My Take On...
Controller Area Network - The Unsolved Mystery


This - my very personal - web site is dedicated to uncover the cloud that surrounds a technology - and related topics - called Controller Area Network. My name is Wilfried Voss; I have a masters degree in Electrical Engineering and I am involved with the CAN technology since 1997.

For those who are not familiar with Controller Area Network (CAN), CAN is a very simple, yet powerful and extremely reliable technology that allows a fast serial communication between microprocessor systems. The keyword here is “Distributed Control”, which is not only supported by CAN, but many other field-bus systems. However, CAN stands out in terms of reliability and virtual real-time capabilities. 

The technology was originally developed in Germany for use in automobiles (a joint development between Mercedes-Benz, Bosch, Philips and Intel), but due to all the ingenious features that CAN provides it found its way into any kind of industrial application where microprocessors need to communicate with each other or the outside world. Another - actually unintended - side effect is that CAN, like any other networking technology, reduces the need of extensive wiring. The cost savings (purchasing, installation and maintenance) can be quite dramatic. 

So, what is the “unsolved mystery”?

CAN was developed by engineers of the Robert Bosch Company in Germany. In order to design your own CAN controller you need to purchase a license from Bosch, which also entitles you to the – most probably – only complete documentation of CAN. Don’t get me wrong, you do not need to develop your own CAN controller; CAN chips are available from almost all major semiconductor manufacturers and you don’t need to pay any licenses to use them. The point is that you cannot buy literature that describes the complete CAN standard, unless you buy the Bosch license for numerous thousands of Dollars. 

I do have all the “major” works on CAN in my book shelf, some of them in German, some of them translated from German into English - or shall I say Germlish? I am not trying to fall back into that typical German feature of finding everything that is wrong in this world – life’s a constant misery, death is inevitable - but some of my fellow Germans wrote major publications in a way where only the writer – not the more important entity, the reader – would understand these sentences that may span over several pages. Whatever the reasons may be, lack of journalistic skills, over-proportional ego or the attempt to maneuver around a topic that was not understood, the result is not good. 

The translation process must have been pure and brutal punishment. Sometimes the engineers themselves were involved and, maybe because they got bored, tried to add some cute sentences which produced results like “the CPU has to meat the deadline” – this is not a typo on my part; it really happened. 

My point is the apparent lack of those German features that I was exposed to before I came to the United States: Precision and thoroughness. The CAN technology was first introduced in 1986 and after all those years nobody found it necessary to create an official, professional and, after all, complete document that explains all the ingenious features in all details, accompanied by pictures and examples. Well, there are official documents, even an ISO specification that can be purchased for roughly $5 per page, but they all leave more than ample room for interpretation on most topics. Especially the ISO specification is a document in the style of a novel I just wrote. It's called “The Duel”. Here’s the story: “He saw him. He shot him. He left. The End.” Just like that; German efficiency at its best.

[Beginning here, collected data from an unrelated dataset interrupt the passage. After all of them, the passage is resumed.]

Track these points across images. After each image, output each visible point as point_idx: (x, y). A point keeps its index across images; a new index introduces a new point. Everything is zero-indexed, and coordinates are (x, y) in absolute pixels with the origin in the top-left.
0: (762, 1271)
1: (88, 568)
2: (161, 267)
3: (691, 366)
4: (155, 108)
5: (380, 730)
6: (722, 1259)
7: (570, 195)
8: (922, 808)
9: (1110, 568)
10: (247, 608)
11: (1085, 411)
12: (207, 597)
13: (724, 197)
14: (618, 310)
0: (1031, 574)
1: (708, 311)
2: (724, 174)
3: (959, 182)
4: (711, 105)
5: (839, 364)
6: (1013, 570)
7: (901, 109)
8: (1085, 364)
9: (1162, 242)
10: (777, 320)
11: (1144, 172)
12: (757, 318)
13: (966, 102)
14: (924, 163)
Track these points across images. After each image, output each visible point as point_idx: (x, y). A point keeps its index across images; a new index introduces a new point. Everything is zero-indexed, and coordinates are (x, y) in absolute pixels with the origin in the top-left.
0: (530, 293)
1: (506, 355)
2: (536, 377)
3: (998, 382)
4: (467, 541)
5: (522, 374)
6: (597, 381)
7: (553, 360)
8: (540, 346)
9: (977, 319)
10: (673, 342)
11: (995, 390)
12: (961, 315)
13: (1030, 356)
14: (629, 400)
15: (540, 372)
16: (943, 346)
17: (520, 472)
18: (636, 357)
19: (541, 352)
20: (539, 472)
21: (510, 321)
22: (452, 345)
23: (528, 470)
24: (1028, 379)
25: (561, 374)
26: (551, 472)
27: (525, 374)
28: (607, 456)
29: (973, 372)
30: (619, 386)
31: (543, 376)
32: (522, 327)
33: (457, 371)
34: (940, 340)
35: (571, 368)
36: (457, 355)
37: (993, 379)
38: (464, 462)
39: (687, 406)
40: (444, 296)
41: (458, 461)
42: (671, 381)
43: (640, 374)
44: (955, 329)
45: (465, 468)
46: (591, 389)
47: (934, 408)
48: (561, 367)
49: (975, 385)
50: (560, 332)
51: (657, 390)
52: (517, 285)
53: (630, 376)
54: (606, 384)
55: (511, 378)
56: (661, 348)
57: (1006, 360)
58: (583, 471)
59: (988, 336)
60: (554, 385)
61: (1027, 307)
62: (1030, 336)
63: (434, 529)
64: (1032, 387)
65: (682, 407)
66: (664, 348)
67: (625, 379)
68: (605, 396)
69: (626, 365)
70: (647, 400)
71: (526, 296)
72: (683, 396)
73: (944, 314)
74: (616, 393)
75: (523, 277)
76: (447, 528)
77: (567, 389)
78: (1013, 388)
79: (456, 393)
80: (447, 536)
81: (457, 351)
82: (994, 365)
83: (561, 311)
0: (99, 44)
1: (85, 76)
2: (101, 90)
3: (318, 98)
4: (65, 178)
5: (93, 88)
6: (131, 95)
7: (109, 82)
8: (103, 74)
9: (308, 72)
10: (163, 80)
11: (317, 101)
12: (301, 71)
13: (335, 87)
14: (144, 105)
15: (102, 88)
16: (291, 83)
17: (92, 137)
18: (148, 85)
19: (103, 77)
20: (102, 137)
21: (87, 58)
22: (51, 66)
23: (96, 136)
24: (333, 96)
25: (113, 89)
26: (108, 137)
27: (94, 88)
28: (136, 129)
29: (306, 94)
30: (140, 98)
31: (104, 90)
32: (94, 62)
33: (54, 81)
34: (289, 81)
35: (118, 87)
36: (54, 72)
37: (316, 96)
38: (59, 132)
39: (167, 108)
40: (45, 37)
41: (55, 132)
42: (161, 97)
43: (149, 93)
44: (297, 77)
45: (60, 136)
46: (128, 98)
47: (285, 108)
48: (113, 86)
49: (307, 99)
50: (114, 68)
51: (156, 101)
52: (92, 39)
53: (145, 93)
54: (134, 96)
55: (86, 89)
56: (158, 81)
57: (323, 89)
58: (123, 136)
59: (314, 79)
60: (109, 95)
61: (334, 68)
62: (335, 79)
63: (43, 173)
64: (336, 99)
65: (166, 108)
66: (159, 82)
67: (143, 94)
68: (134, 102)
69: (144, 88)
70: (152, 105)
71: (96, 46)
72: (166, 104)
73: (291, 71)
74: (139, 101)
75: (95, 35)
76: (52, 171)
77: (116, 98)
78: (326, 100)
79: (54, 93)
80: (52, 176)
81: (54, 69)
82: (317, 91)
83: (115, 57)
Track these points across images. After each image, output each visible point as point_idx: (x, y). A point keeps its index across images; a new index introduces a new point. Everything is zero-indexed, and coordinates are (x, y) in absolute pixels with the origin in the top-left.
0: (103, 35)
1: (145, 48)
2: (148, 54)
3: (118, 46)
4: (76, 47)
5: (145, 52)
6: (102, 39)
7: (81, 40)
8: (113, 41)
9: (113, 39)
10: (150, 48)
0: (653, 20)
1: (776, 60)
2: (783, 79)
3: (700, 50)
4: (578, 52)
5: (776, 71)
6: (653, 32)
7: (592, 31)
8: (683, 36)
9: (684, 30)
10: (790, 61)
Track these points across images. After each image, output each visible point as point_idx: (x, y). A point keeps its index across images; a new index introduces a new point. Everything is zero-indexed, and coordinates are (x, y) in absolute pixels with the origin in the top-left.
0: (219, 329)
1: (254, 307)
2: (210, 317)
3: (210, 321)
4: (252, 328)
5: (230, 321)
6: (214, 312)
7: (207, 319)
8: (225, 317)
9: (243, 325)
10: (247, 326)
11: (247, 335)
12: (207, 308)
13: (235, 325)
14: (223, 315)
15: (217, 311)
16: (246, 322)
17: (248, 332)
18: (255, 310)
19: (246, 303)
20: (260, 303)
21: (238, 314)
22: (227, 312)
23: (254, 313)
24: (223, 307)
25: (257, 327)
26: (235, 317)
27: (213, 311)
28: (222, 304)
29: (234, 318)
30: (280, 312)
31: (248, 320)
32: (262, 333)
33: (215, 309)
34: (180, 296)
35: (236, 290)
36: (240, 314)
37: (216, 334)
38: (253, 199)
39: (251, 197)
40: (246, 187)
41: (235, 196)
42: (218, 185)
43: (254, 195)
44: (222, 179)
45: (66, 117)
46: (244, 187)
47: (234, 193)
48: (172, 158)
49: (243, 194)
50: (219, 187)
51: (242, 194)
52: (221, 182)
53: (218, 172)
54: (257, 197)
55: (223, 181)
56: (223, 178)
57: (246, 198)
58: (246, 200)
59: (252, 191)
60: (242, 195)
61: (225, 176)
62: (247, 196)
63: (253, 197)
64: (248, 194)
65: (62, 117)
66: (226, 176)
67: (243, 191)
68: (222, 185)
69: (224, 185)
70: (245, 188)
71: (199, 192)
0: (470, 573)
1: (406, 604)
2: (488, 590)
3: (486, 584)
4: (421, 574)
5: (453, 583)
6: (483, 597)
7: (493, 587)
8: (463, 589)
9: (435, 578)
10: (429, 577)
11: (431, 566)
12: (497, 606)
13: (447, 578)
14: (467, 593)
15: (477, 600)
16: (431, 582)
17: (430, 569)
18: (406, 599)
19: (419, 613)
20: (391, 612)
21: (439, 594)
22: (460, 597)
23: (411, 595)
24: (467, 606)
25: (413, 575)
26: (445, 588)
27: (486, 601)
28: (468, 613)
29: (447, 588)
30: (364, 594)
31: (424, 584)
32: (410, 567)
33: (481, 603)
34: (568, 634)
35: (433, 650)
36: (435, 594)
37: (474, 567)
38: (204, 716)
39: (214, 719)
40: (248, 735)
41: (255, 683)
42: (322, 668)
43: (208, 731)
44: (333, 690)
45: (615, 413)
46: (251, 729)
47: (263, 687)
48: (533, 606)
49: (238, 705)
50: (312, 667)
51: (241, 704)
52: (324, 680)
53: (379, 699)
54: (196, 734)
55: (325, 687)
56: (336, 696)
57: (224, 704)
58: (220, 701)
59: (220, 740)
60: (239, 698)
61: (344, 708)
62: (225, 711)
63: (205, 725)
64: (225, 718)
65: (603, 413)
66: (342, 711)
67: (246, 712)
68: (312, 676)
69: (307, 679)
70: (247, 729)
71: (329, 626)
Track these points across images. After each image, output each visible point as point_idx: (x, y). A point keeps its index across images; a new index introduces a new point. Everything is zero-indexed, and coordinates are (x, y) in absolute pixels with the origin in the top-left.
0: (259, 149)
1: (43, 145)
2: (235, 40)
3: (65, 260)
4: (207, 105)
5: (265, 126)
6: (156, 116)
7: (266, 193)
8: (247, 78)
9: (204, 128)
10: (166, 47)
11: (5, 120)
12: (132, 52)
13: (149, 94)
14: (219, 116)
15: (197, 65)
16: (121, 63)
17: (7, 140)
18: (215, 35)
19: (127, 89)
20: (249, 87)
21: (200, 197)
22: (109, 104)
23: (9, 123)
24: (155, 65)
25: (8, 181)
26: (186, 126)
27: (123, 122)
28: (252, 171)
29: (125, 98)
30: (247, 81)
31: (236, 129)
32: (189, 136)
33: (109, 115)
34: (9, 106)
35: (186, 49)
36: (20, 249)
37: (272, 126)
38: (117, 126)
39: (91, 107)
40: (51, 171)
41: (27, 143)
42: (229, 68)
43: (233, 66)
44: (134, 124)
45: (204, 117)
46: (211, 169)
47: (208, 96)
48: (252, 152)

After touring around the United States and Canada for several years, conducting numerous technical sessions on CAN and CANopen, I thought it was time to sit down and write a book on CAN. Well, I did and it took me a year of intense research to find all the little undocumented details, but I also learned that I am not done yet. The book was published in October of 2005 and since then I found more information, most of them through mouth-to-mouth propaganda and I am using this web site to publish every bit of information I find.

So, now I call myself the CAN Man, because I can.